Russia annexed Crimea from Ukraine in June 2014 and now backs separatists in the Donbass region. On Friday the Washington Post cited a former senior administration official who had “repeatedly discussed the issue with Trump” as saying the president thought military aid to Ukraine “was pointless and just aggravating the Russians”.
“The president’s position basically is, we should recognize the fact that the Russians should be our friends, and who cares about the Ukrainians?” the Post quoted the official as saying.
Ukrainian foreign minister Vadym Prystaiko, meanwhile, told Ukrainian outlet Hromadske his country was not interested in taking sides in US politics, but said Zelenskiy had the right to keep the contents of his conversation with Trump secret. He also said US investigators had every right to uncover information.
“I know what the conversation was about and I do not think there was any pressure from Trump,” Prystaiko said. “There was a conversation, different conversation, leaders have the right to discuss any existing issues. This was a long and friendly conversation that touched on a lot of issues, sometimes requiring serious answers.”
In New York next week, Trump and Zelenskiy will meet on the sidelines of the United Nations.
In Washington, the standoff with Congress over the whistleblower complaint raises fresh questions about the extent to which Trump appointees are protecting the president.
Adam Schiff, chair of the House intelligence committee, has said he will go to court to get hold of the whistleblower complaint. Trump has abused Schiff on Twitter.

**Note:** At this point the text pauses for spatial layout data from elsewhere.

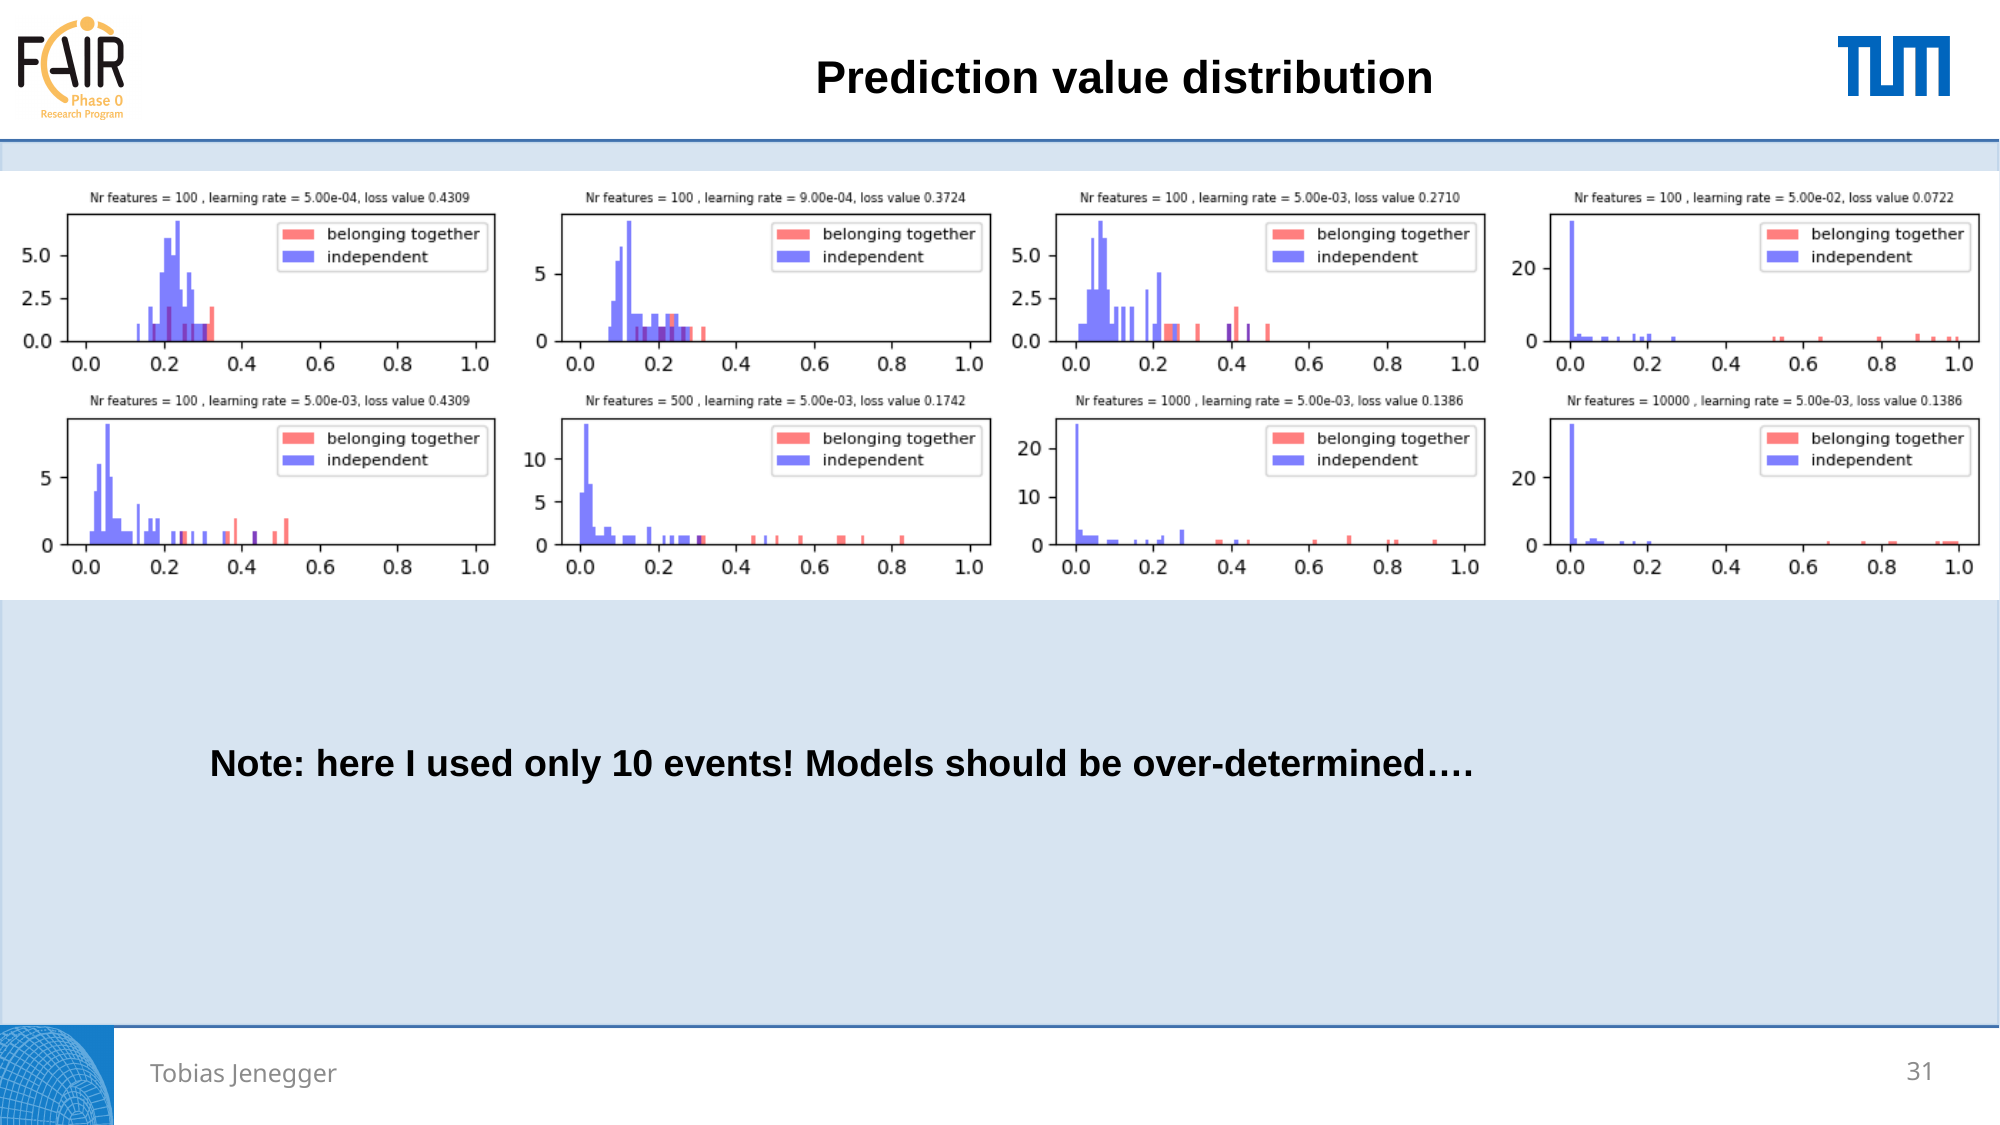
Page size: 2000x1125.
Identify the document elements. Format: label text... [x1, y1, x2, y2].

text_box Note: here I used only 10 events! Models should be over-determined…. [195, 735, 1711, 834]
text_box Prediction value distribution [525, 45, 1726, 144]
picture [1838, 36, 1950, 96]
picture [15, 15, 142, 120]
picture [0, 1025, 114, 1125]
picture [0, 171, 2000, 601]
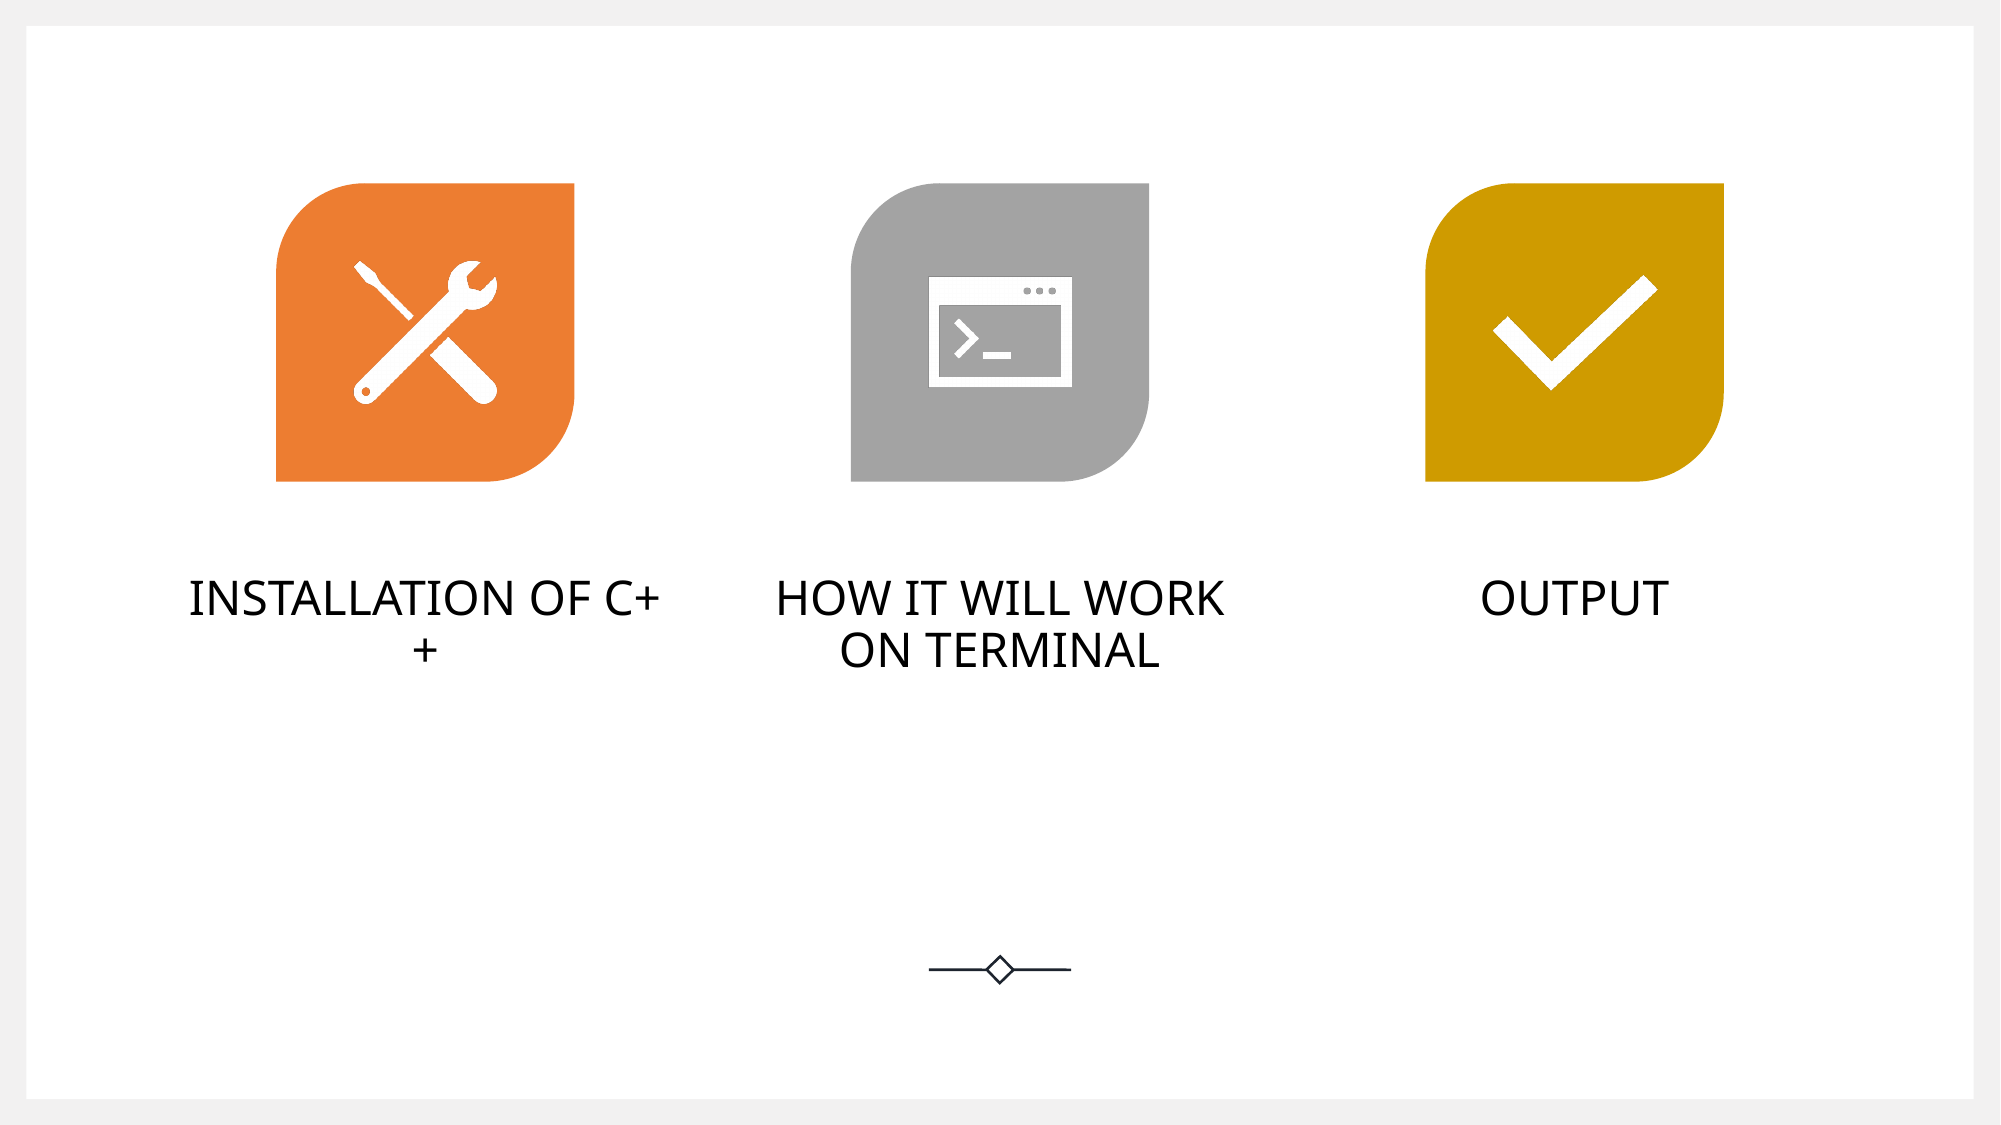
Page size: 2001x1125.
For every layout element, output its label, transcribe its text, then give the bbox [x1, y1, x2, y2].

text_box HOW IT WILL WORK ON TERMINAL [755, 574, 1245, 693]
text_box OUTPUT [1330, 574, 1820, 693]
text_box INSTALLATION OF C++ [180, 574, 670, 693]
text_box [0, 0, 2000, 1125]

Lawmakers are also looking into whether Trump’s personal lawyer Rudy Giuliani traveled to Ukraine to pressure the government to investigate Hunter Biden.
On CNN on Thursday, Giuliani was asked if he asked Ukraine to look into Biden. He said, “No, actually I didn’t,” but seconds later added: “Of course I did.”
The former New York mayor has spent months trying to drum up damaging evidence about Biden’s ties to Ukraine. He told CNN Trump was unaware of his actions.